Mencari Paradigma Baru Pembangunan Global di Era Pasca-Hegemoni AS

Dominasi Amerika Serikat sebagai arsitek tatanan global pasca-Perang Dunia II perlahan menunjukkan tanda-tanda keruntuhan. Selama lebih dari tujuh dekade, model pembangunan yang diusung AS—berbasis demokrasi liberal, pasar bebas, dan pertumbuhan ekonomi tak terbatas—menjadi acuan utama bagi banyak negara. Namun, dampak dari model ini mulai dipertanyakan seiring dengan munculnya krisis multidimensi, mulai dari kerusakan lingkungan, kesenjangan sosial, hingga kehancuran tatanan nilai kemanusiaan.

Kebijakan proteksionis yang diambil pemerintahan Donald Trump pada 2025 menjadi titik balik signifikan.
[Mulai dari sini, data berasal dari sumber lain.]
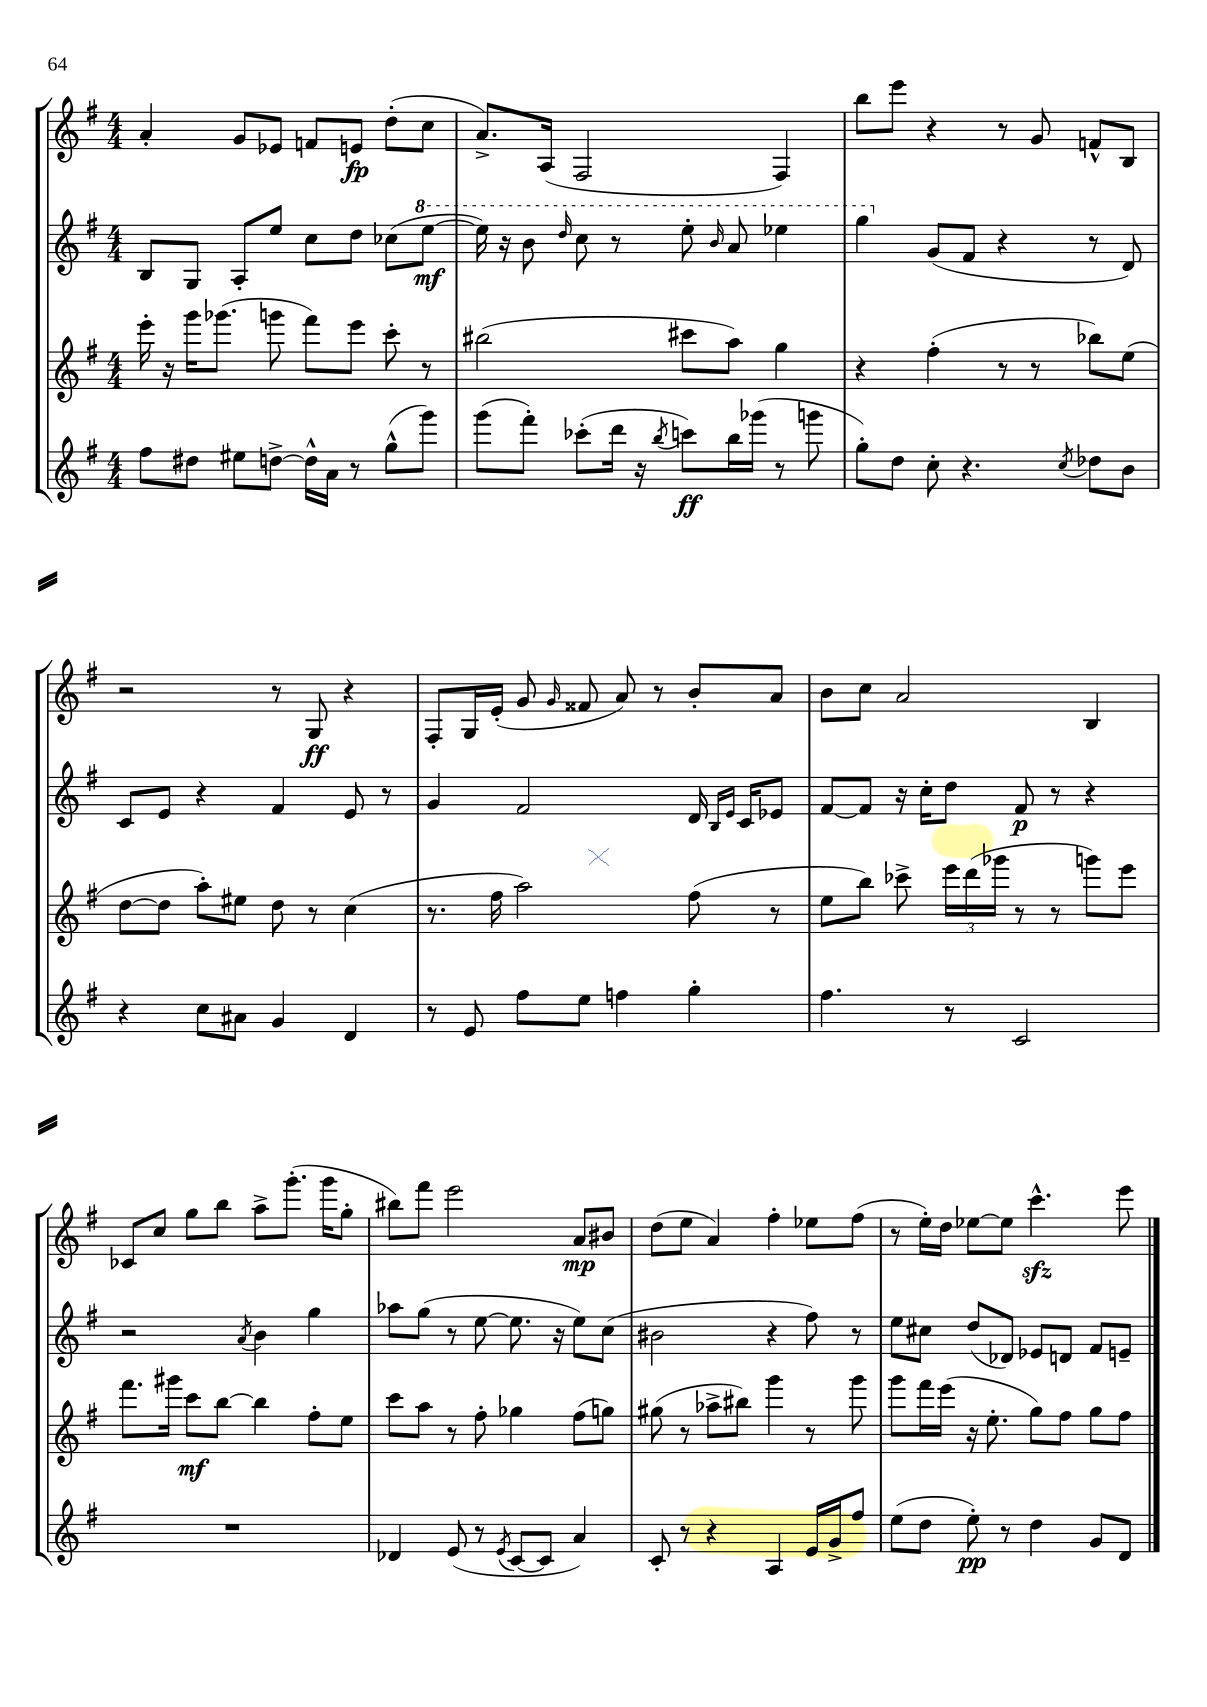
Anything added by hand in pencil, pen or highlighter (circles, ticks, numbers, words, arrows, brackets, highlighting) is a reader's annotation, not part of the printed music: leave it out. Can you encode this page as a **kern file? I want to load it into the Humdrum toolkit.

**kern	**dynam	**kern	**dynam	**kern	**dynam	**kern	**dynam
*part4	*part4	*part3	*part3	*part2	*part2	*part1	*part1
*staff4	*staff4	*staff3	*staff3	*staff2	*staff2	*staff1	*staff1
*clefG2	*	*clefG2	*	*clefG2	*	*clefG2	*
*k[f#]	*	*k[f#]	*	*k[f#]	*	*k[f#]	*
*M4/4	*	*M4/4	*	*M4/4	*	*M4/4	*
=18	=18	=18	=18	=18	=18	=18	=18
8ff#\L	.	16eee'\	.	8B/L	.	4a'/	.
.	.	16r	.	.	.	.	.
8dd#X\J	.	16ggg\KL	.	8G/J	.	.	.
.	.	(8.ggg-X\J	.	.	.	.	.
8ee#X\L	.	.	.	8A'/L	.	8g/L	.
[8ddn^\J	.	8gggn\	.	8ee/J	.	8e-X/J	.
16dd^^\LL]	.	8fff#\L)	.	8cc\L	.	8fn/L	.
16a\JJ	.	.	.	.	.	.	.
8r	.	8eee\J	.	8dd\J	.	8en/J	fp
(8gg^^\L	.	8ccc'\	.	(8cc-X\L	.	(8dd'\L	.
*	*	*	*	*8va	*	*	*
8ggg\J)	.	8r	.	[8eee\J	mf	8cc\J	.
=19	=19	=19	=19	=19	=19	=19	=19
(8ggg\L	.	(2bb#X\	.	16eee\])	.	8.a^/L)	.
.	.	.	.	16r	.	.	.
8fff#'\J)	.	.	.	8bb\	.	.	.
.	.	.	.	.	.	(16A/Jk	.
.	.	.	.	16qqddd/	.	.	.
(8ccc-X'\L	.	.	.	8ccc\	.	2F#/	.
16ddd\Jk	.	.	.	8r	.	.	.
16r	.	.	.	.	.	.	.
8qbb/	.	.	.	.	.	.	.
8cccn\L)	ff	8ccc#X\L	.	8eee'\	.	.	.
.	.	.	.	16qqbb/	.	.	.
16bb\L	.	8aa\J)	.	8aa/	.	.	.
(16ggg-X\JJ	.	.	.	.	.	.	.
8r	.	4gg\	.	4eee-X\	.	4F#/)	.
8gggn\	.	.	.	.	.	.	.
=20	=20	=20	=20	=20	=20	=20	=20
8gg'\L)	.	4r	.	4ggg\	.	8bb\L	.
8dd\J	.	.	.	.	.	8eee\J	.
*	*	*	*	*X8va	*	*	*
8cc'\	.	(4ff#'\	.	(8g/L	.	4r	.
4.r	.	.	.	8f#/J	.	.	.
.	.	8r	.	4r	.	8r	.
.	.	8r	.	.	.	8g/	.
8qcc/	.	.	.	.	.	.	.
8dd-X\L	.	8bb-X\L)	.	8r	.	8fn^^/L	.
8b\J	.	(8ee\J	.	8d/)	.	8B/J	.
!!LO:LB:g=z
=21	=21	=21	=21	=21	=21	=21	=21
4r	.	[8dd\L	.	8c/L	.	2r	.
.	.	8dd\J]	.	8e/J	.	.	.
8cc\L	.	8aa'\L)	.	4r	.	.	.
8a#X\J	.	8ee#X\J	.	.	.	.	.
4g/	.	8dd\	.	4f#/	.	8r	.
.	.	8r	.	.	.	8G/	ff
4d/	.	(4cc\	.	8e/	.	4r	.
.	.	.	.	8r	.	.	.
=22	=22	=22	=22	=22	=22	=22	=22
8r	.	8.r	.	4g/	.	8F#'/L	.
8e/	.	.	.	.	.	16G/L	.
.	.	16ff#\	.	.	.	(16e'/JJ	.
8ff#\L	.	2aa\)	.	2f#/	.	8g/	.
.	.	.	.	.	.	16qqg/	.
8ee\J	.	.	.	.	.	8f##X/	.
4ffn\	.	.	.	.	.	8a/)	.
.	.	.	.	.	.	8r	.
4gg'\	.	(8ff#\	.	16d/	.	8b'/L	.
.	.	.	.	16qqB/LL	.	.	.
.	.	.	.	16qqe/JJ	.	.	.
.	.	.	.	16c/KL	.	.	.
.	.	8r	.	8e-X/J	.	8a/J	.
=23	=23	=23	=23	=23	=23	=23	=23
4.ff#\	.	8ee\L	.	[8f#/L	.	8b\L	.
.	.	8bb\J)	.	8f#/J]	.	8cc\J	.
.	.	8ccc-X^\	.	16r	.	2a/	.
.	.	.	.	16cc'\KL	.	.	.
8r	.	24eee\LL	.	8dd\J	.	.	.
.	.	(24ddd\	.	.	.	.	.
.	.	24ggg-X\JJ	.	.	.	.	.
2c/	.	8r	.	8f#/	p	.	.
.	.	8r	.	8r	.	.	.
.	.	8gggn\L)	.	4r	.	4B/	.
.	.	8eee\J	.	.	.	.	.
!!LO:LB:g=z
=24	=24	=24	=24	=24	=24	=24	=24
1r	.	8.fff#\L	.	2r	.	8c-X/L	.
.	.	.	.	.	.	8cc/J	.
.	.	16ggg#X\Jk	.	.	.	.	.
.	.	8ccc\L	mf	.	.	8gg\L	.
.	.	[8bb\J	.	.	.	8bb\J	.
.	.	.	.	8qa/	.	.	.
.	.	4bb\]	.	4b\	.	8aa^\L	.
.	.	.	.	.	.	(8.ggg'\J	.
.	.	8ff#'\L	.	4gg\	.	.	.
.	.	.	.	.	.	16ggg\KL	.
.	.	8ee\J	.	.	.	8gg'\J	.
=25	=25	=25	=25	=25	=25	=25	=25
4d-X/	.	8ccc\L	.	8aa-X\L	.	8bb#X\L)	.
.	.	8aa\J	.	(8gg\J	.	8fff#\J	.
(8e/	.	8r	.	8r	.	2eee\	.
8r	.	8ff#'\	.	[8ee\	.	.	.
8qe/	.	.	.	.	.	.	.
[8c/L	.	4gg-X\	.	8.ee\]	.	.	.
8c/J]	.	.	.	.	.	.	.
.	.	.	.	16r	.	.	.
4a/)	.	(8ff#\L	.	8ee\L)	.	8a/L	mp
.	.	8ggn\J)	.	(8cc\J	.	8b#X/J	.
=26	=26	=26	=26	=26	=26	=26	=26
8c'/	.	(8gg#X\	.	2b#X\	.	(8dd\L	.
8r	.	8r	.	.	.	8ee\J	.
4r	.	8aa-X^\L	.	.	.	4a/)	.
.	.	8bb#X\J)	.	.	.	.	.
4A/	.	4ggg\	.	4r	.	4ff#'\	.
16e/LL	.	8r	.	8ff#\)	.	8ee-X\L	.
16g^/J	.	.	.	.	.	.	.
8ff#/J	.	8ggg\	.	8r	.	(8ff#\J	.
=27	=27	=27	=27	=27	=27	=27	=27
(8ee\L	.	8ggg\L	.	8ee\L	.	8r	.
8dd\J	.	16fff#\L	.	8cc#X\J	.	16ee'\LL)	.
.	.	(16eee\JJ	.	.	.	16dd\JJ	.
8ee'\)	pp	16r	.	(8dd/L	.	[8ee-X\L	.
.	.	8.ee'\	.	.	.	.	.
8r	.	.	.	8d-X/J)	.	8ee-\J]	.
4dd\	.	8gg\L)	.	8e-X/L	.	4.ccczz^^\	.
.	.	8ff#\J	.	8dn/J	.	.	.
8g/L	.	8gg\L	.	8f#/L	.	.	.
8d/J	.	8ff#\J	.	8en~/J	.	8eee\	.
==	==	==	==	==	==	==	==
*-	*-	*-	*-	*-	*-	*-	*-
Langkah tersebut tidak hanya mengubah peta perdagangan global, tetapi juga memicu pertanyaan mendasar tentang masa depan pembangunan dunia. Tanpa kepemimpinan tunggal AS, muncul kekosongan dalam tata kelola global yang selama ini diisi oleh institusi seperti IMF, Bank Dunia, dan WTO. Kekosongan ini membuka peluang sekaligus tantangan untuk merumuskan paradigma pembangunan baru yang lebih inklusif dan berkelanjutan.

  • Krisis ekologis menjadi salah satu tantangan terbesar yang harus dihadapi. Model pembangunan konvensional terbukti gagal memitigasi dampak kerusakan lingkungan.
  • Ketimpangan sosial yang semakin melebar menunjukkan bahwa pertumbuhan ekonomi tidak selalu berbanding lurus dengan kesejahteraan masyarakat.
  • Kelelahan struktural dalam sistem ekonomi global membuat banyak negara terjebak dalam siklus utang dan ketergantungan.
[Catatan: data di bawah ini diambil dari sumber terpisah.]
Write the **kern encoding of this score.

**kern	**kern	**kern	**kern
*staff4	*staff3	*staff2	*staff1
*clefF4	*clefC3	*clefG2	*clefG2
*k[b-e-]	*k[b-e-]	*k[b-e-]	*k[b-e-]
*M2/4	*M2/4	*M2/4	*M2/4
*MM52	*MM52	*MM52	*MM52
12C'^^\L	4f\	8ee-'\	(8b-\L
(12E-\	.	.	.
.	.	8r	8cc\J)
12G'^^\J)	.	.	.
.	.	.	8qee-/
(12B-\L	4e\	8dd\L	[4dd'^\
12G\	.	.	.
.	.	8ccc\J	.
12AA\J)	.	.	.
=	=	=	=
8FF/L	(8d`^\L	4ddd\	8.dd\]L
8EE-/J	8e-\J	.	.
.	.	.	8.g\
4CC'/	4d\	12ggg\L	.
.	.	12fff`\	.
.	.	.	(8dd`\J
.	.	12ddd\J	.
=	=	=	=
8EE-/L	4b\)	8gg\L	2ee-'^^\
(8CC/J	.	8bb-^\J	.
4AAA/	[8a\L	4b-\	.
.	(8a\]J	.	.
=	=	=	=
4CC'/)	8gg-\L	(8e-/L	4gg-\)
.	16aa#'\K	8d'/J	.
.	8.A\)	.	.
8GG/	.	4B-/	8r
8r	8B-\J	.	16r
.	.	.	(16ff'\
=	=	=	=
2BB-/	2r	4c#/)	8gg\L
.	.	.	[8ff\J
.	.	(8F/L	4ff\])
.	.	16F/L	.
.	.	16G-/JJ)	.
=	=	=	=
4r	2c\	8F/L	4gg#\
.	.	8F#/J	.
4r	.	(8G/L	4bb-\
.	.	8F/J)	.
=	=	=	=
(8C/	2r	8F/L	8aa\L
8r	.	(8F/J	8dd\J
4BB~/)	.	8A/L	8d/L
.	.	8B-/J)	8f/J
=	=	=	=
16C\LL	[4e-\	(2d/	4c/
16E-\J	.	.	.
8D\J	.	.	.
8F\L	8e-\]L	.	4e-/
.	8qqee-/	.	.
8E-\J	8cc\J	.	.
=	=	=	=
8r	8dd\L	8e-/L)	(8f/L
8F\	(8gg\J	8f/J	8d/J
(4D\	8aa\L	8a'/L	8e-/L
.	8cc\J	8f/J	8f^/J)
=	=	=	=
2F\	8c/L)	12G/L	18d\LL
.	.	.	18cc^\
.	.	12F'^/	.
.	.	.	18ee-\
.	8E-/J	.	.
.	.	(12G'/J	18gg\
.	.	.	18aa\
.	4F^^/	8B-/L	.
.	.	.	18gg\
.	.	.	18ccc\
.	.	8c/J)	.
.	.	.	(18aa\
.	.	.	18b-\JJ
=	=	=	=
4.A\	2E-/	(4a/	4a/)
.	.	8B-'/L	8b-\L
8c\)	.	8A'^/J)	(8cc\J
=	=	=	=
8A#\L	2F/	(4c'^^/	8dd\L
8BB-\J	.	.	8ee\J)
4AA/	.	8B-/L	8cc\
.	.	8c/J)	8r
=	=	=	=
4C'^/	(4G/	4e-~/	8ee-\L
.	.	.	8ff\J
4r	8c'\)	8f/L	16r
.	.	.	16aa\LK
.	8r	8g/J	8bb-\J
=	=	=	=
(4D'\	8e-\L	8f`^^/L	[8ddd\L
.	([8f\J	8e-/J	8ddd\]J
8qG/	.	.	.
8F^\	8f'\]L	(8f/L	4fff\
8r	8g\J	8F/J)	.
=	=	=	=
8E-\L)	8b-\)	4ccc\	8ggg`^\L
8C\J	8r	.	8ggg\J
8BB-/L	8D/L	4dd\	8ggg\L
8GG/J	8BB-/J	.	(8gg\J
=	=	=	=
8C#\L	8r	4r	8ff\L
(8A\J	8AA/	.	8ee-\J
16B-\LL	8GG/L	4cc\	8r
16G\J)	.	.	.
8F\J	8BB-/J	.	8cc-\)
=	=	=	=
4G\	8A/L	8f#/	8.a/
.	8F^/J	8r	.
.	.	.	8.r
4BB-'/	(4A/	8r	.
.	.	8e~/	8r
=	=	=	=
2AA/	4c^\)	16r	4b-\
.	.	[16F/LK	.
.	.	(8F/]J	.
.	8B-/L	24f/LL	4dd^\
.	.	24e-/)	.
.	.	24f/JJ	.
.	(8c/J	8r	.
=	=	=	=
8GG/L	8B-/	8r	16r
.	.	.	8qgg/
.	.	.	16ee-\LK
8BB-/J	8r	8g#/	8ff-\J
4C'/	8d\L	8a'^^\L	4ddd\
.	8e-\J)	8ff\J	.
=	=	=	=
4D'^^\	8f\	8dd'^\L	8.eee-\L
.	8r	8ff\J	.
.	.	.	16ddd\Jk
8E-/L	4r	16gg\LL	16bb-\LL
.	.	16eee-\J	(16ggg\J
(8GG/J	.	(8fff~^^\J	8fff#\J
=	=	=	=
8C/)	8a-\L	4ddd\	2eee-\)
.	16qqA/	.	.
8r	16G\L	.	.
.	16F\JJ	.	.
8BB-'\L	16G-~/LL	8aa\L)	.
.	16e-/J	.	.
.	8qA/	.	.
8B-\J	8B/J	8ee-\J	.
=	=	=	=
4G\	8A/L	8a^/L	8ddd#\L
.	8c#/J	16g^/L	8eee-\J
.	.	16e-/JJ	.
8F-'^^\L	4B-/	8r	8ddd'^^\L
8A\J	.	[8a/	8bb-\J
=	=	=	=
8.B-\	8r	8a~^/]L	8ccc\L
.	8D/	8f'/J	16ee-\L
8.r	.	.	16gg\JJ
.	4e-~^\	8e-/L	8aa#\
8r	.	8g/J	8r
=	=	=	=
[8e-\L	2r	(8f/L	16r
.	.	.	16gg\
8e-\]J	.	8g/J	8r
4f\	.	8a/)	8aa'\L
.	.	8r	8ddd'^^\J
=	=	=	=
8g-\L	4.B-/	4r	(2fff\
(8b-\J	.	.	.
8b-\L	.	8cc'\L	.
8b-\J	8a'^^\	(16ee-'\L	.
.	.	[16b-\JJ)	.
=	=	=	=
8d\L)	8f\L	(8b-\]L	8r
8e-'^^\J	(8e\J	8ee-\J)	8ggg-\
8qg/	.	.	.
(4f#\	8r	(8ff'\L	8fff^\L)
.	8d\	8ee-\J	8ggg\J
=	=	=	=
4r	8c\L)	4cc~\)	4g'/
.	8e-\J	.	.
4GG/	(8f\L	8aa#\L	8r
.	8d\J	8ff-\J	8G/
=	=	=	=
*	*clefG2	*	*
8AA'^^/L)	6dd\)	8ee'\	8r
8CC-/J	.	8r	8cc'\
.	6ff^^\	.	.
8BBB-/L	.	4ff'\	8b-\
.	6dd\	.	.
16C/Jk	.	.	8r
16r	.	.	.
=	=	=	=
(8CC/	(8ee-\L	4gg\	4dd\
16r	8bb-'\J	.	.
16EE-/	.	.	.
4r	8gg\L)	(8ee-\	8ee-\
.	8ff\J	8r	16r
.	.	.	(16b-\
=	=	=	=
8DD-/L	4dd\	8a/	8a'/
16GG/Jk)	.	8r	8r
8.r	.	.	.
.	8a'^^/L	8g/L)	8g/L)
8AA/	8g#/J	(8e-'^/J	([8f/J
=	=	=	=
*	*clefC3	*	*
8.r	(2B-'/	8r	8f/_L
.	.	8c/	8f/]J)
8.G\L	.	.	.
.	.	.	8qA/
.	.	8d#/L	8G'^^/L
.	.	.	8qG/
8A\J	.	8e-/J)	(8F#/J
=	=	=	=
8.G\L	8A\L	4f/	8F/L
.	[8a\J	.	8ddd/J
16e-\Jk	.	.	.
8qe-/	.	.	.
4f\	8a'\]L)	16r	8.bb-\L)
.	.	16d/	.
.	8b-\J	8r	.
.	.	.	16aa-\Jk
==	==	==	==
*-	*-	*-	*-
Transisi menuju pembangunan berkelanjutan memerlukan lebih dari sekadar perubahan kebijakan. Dibutuhkan perombakan mendasar terhadap logika ekonomi yang selama ini mendasari sistem global. Selama insentif ekonomi masih berorientasi pada akumulasi kapital, solusi seperti energi terbarukan atau ekonomi hijau hanya akan menjadi alat legitimasi baru bagi sistem yang eksploitatif. Nilai-nilai seperti keadilan ekologis, solidaritas sosial, dan keseimbangan hidup harus menjadi fondasi utama dalam merancang model pembangunan alternatif.

Multipolaritas dunia pasca-AS juga menyimpan risiko geopolitik. Tanpa kerangka etika yang jelas, pergeseran kekuasaan bisa memicu persaingan baru yang justru memperburuk ketidakstabilan global. Oleh karena itu, reformasi institusi internasional seperti PBB, IMF, dan WTO menjadi langkah krusial untuk memastikan bahwa tatanan baru tidak mengulangi kesalahan masa lalu. Sistem perdagangan global, misalnya, perlu memasukkan biaya sosial dan lingkungan dalam kalkulasi ekonominya.

Pertanyaan mendasar yang harus dijawab bersama adalah: bagaimana mengukur kemajuan suatu masyarakat? Apakah Produk Domestik Bruto (PDB) masih relevan sebagai indikator utama, atau sudah saatnya beralih ke parameter yang lebih holistik, seperti ketahanan komunitas, kesehatan ekosistem, dan kualitas relasi manusia dengan alam? Jawaban atas pertanyaan ini akan menentukan arah pembangunan global di dekade-dekade mendatang.